Yeah, it’s the kind of thing that’s easy not to know about if you just… already have the concept of quickly and easily scripting it. It’s sort of like a machinist not bothering to buy pre-made jigs because it’s so quick to make your own that it just doesn’t seem worth bothering.
Except in this case, it’s more like the machinist (me) not looking through their own junk drawer to find a really nice factory-made jig perfect for the job, so.
There is no need to have multiple timer files. Systemd supports running several commands in sequence in a single service file. Here is what I’ve configured on my offsite backup:
# /etc/systemd/system/syncoid.service
[Unit]
Description=Send ZFS snapshots
Requires=local-fs.target
After=local-fs.target
After=sanoid.service
[Service]
Type=oneshot
Environment=TZ=UTC
# Multiple execstart works with oneshot
ExecStart=/usr/sbin/syncoid --recursive --exclude-datasets=docker --preserve-recordsize homeserver1:zroot ztank/backup/homeserver1/zroot
ExecStart=/usr/sbin/syncoid --recursive --exclude-datasets=docker --preserve-recordsize homeserver1:zrust ztank/backup/homeserver1/zrust
# healthcheck needs to be last
ExecStart=/usr/bin/curl -fsS -m 10 --retry 5 -o /dev/null https://hc-ping.com/UUID-REDACTED
I’m a little sensitive to datasets that more than a day to sync. I’d rather have independent timers and have my datasets try to sync independently instead of one waiting for another to finish. Plus individual services work better with StartLimitBurst and StartLimitIntervalSec.
But your approach works for syncs that don’t take too long. I will take the intermediate step of moving all the small syncs to a single service. The vast majority of my syncs are going to complete in a few minutes, so that’s still a huge management win.
Makes sense. I am relying on daily syncs being fast because not much changes from day to day. The initial sync took close to 24 hours on the local LAN before I moved it offsite
i switched from cron to a systemd timer. systemd does a lot more than cron out of the box, like running a task after it couldn’t run at the specified time (blocked by dependencies or offline) and it also prevents running a task twice simultaneously, which you’d otherwise use flock for. it also has built-in logging (no “tee” or “cat” needed), allows human-readable schedules like “weekly”, and easily hooks into your other systemd units like requiring ZFS to be active (prevents issues) or triggering a failure unit like my global ntfy/healthchecks.io units.

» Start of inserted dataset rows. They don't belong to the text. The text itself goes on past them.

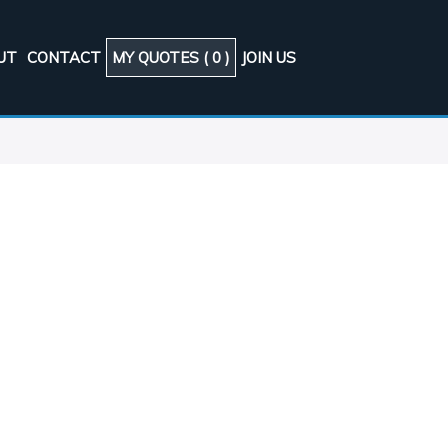
UT
CONTACT
MY QUOTES (
0
)
JOIN US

as for the actual task, i just use the recursive flag on my two pools and have “sync:no” attributes (might be named differently, idk right now) on all datasets i don’t want to sync.
works nicely and can recommend, but of course it requires more learning systemd than just learning crontab.
Only two jobs is the reason you’re happier with systemd timers. Too many jobs, making it a pain in the ass to see and manage is why the first person wasn’t happy with systemd timers.